→ WHAT IS BEING ASKED:
Find the lines in the records that carry the word "examined". Copy each one.

→ EXERCISE MATERIAL:
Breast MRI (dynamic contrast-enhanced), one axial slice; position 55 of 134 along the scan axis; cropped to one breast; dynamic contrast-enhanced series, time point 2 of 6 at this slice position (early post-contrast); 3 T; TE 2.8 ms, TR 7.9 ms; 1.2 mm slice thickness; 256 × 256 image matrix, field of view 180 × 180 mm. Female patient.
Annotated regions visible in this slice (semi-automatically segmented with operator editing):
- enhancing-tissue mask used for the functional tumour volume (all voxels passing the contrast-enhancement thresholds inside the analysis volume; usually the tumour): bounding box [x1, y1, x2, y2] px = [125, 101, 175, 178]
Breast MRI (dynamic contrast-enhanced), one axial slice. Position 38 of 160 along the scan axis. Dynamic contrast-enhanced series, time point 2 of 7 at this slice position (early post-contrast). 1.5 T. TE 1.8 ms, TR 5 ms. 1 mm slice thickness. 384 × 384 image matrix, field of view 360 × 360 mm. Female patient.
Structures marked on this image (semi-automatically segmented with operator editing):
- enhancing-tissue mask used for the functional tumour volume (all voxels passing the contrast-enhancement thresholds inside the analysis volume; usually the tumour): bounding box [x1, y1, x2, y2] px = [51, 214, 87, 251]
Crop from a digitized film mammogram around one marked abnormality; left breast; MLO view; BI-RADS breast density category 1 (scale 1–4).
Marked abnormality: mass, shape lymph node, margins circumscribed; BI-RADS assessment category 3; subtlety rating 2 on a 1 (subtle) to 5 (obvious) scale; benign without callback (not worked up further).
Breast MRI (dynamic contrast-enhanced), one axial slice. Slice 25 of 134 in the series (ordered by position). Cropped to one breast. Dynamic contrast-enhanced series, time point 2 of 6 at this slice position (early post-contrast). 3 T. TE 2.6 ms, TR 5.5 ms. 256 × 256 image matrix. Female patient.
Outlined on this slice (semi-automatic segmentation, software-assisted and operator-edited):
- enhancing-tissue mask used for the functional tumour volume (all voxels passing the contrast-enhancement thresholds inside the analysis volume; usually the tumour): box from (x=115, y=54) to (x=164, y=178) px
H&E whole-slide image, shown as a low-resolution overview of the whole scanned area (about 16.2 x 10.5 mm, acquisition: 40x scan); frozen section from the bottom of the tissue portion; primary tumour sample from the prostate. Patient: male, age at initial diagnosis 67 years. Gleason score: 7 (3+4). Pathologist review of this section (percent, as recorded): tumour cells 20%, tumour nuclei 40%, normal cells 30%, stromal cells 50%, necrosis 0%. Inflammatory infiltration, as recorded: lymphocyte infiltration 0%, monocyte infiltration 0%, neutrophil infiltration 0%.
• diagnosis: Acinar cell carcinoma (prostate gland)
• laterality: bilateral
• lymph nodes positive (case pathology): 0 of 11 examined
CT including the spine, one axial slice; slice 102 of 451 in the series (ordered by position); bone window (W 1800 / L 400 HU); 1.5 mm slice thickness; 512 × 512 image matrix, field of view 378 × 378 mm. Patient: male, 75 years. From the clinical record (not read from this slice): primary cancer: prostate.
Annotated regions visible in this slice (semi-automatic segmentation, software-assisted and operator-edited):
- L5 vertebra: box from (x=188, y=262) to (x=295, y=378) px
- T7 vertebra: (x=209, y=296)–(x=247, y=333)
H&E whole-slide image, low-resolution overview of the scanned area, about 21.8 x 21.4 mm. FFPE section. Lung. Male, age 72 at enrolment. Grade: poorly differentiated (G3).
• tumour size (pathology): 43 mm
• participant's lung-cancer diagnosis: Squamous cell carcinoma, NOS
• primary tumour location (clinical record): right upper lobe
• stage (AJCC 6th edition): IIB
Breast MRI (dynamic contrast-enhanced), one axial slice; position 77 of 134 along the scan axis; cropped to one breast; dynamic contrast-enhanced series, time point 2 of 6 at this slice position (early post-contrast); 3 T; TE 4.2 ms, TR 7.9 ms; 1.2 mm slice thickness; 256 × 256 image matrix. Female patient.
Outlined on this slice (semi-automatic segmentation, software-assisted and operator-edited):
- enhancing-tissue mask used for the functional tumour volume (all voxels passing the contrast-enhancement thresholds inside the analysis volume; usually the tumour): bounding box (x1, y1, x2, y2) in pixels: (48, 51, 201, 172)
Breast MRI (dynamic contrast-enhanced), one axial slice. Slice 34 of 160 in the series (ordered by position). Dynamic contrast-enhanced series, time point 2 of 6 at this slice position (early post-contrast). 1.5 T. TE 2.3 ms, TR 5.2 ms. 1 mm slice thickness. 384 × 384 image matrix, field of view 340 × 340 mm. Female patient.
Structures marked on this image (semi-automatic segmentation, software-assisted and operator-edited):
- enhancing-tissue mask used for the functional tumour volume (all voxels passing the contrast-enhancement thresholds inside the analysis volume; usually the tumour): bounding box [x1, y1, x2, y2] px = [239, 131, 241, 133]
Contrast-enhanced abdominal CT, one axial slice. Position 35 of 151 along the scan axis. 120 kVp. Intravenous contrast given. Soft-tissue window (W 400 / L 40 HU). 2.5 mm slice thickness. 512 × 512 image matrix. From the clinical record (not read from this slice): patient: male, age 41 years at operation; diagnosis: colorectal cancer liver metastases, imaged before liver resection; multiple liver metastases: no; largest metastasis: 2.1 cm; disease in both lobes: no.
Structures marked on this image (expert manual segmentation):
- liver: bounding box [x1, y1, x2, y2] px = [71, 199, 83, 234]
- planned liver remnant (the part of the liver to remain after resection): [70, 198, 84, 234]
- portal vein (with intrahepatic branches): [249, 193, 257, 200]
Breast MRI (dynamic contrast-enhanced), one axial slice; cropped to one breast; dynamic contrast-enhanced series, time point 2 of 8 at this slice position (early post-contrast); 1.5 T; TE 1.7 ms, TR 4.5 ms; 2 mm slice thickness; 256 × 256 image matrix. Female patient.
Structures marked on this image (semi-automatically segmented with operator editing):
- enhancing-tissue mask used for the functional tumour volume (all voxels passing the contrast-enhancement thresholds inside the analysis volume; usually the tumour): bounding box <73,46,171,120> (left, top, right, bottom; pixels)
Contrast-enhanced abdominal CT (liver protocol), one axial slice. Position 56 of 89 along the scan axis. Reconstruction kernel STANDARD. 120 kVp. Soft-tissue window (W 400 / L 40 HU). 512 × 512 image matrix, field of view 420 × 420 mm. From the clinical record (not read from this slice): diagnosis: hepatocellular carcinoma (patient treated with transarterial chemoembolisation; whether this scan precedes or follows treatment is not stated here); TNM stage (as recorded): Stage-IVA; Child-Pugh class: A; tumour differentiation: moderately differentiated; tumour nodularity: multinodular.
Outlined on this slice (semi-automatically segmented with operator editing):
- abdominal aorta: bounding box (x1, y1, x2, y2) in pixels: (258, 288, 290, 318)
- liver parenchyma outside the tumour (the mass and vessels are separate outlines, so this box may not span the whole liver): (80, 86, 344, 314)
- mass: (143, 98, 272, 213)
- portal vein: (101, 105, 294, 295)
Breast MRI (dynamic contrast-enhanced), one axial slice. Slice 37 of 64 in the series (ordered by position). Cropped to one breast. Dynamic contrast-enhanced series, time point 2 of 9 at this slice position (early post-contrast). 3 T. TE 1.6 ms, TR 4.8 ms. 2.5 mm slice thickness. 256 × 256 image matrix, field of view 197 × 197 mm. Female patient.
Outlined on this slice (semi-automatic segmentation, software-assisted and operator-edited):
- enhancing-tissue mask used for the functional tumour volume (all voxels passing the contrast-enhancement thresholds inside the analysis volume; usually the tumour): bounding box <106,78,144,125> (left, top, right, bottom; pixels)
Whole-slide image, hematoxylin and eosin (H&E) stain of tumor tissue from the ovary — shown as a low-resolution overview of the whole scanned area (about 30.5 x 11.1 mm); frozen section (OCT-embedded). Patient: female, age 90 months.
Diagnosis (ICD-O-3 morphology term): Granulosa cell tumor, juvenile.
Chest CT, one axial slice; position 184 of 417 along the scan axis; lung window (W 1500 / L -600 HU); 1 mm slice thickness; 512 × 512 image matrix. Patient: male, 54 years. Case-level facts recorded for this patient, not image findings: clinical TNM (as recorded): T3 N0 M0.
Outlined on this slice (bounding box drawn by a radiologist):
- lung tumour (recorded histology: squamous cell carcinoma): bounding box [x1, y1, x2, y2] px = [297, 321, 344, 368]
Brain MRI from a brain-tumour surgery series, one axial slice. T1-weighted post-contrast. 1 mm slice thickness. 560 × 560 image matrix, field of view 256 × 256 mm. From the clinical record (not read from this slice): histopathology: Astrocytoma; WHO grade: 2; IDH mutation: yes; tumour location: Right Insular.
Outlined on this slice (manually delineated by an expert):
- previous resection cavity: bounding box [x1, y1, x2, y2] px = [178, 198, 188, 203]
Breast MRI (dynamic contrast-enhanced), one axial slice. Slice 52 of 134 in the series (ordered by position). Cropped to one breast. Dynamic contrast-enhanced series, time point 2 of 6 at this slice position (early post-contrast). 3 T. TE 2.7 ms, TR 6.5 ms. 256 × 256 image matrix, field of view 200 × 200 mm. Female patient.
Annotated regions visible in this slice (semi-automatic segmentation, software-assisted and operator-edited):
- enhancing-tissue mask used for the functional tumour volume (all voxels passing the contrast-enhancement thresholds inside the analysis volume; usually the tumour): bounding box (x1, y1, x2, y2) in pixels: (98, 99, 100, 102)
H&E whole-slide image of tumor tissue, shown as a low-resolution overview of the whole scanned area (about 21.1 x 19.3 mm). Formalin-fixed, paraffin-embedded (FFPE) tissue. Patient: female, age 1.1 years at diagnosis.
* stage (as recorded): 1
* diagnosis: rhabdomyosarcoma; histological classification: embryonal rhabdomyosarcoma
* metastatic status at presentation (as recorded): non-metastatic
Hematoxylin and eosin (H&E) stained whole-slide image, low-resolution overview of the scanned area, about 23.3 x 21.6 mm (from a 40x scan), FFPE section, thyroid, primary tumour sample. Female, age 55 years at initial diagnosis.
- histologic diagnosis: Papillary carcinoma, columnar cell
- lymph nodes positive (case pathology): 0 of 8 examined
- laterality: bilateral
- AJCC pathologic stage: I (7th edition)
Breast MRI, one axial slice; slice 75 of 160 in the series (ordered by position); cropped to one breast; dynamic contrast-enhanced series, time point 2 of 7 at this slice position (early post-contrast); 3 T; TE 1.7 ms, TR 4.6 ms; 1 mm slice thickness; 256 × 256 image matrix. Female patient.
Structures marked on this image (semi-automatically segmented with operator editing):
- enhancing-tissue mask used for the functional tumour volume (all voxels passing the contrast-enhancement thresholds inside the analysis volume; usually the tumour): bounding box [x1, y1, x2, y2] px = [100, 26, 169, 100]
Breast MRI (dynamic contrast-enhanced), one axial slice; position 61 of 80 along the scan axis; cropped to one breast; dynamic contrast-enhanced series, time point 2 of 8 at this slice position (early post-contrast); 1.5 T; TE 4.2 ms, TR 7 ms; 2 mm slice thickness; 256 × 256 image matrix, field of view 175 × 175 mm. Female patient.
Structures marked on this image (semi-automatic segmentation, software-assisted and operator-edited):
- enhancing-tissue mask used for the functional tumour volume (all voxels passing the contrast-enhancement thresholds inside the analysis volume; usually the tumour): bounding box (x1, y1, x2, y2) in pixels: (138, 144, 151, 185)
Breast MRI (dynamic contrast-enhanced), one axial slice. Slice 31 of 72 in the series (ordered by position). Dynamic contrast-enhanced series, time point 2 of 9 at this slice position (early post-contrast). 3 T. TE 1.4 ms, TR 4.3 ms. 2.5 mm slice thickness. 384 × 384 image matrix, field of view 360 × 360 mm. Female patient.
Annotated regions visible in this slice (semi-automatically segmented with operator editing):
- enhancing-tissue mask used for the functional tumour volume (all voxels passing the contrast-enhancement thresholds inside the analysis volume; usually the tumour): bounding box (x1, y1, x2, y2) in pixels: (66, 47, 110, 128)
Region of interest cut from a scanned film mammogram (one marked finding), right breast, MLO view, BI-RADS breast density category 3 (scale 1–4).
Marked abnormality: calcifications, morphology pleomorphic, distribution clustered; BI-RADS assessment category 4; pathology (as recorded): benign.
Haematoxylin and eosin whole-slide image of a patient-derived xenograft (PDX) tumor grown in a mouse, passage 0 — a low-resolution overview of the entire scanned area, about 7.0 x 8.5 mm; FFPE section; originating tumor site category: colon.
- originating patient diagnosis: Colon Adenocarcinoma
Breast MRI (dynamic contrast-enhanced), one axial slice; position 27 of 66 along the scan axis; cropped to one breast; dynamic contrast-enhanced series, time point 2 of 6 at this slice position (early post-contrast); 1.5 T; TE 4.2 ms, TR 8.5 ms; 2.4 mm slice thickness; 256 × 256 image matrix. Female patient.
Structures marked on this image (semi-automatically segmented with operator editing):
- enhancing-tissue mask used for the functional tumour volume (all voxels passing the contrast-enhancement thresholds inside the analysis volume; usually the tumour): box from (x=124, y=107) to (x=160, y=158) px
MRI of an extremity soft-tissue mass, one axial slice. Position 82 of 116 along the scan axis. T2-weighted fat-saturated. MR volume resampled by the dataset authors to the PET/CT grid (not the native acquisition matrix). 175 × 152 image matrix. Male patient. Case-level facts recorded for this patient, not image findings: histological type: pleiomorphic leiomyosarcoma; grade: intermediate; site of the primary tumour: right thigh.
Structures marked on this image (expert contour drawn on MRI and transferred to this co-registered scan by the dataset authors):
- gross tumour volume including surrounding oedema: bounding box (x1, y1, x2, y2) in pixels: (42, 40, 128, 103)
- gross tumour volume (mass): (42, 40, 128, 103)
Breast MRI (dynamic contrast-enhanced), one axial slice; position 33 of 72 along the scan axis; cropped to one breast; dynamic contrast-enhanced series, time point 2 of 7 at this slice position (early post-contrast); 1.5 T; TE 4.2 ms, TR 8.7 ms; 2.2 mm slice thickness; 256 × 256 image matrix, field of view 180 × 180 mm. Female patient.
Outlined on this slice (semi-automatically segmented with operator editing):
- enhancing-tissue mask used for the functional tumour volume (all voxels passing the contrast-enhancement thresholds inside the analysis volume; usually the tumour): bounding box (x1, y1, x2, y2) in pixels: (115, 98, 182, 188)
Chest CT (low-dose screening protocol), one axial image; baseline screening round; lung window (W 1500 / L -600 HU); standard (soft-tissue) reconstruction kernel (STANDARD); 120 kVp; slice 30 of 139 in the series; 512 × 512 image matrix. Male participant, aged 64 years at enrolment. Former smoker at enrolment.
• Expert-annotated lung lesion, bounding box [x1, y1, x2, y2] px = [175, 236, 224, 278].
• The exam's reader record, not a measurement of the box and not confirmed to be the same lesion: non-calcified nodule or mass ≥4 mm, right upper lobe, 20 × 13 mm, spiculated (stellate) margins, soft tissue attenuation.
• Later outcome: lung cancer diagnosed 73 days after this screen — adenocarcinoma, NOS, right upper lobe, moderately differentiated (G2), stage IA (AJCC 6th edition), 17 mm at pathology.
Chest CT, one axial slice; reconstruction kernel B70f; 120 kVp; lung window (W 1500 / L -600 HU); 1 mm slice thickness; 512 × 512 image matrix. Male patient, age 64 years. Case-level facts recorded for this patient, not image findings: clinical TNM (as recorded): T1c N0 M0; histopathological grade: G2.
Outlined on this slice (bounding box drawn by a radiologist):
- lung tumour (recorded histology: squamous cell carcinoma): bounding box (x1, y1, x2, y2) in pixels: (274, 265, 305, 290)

→ ANSWER SPACE:
• lymph nodes positive (case pathology): 0 of 11 examined
- lymph nodes positive (case pathology): 0 of 8 examined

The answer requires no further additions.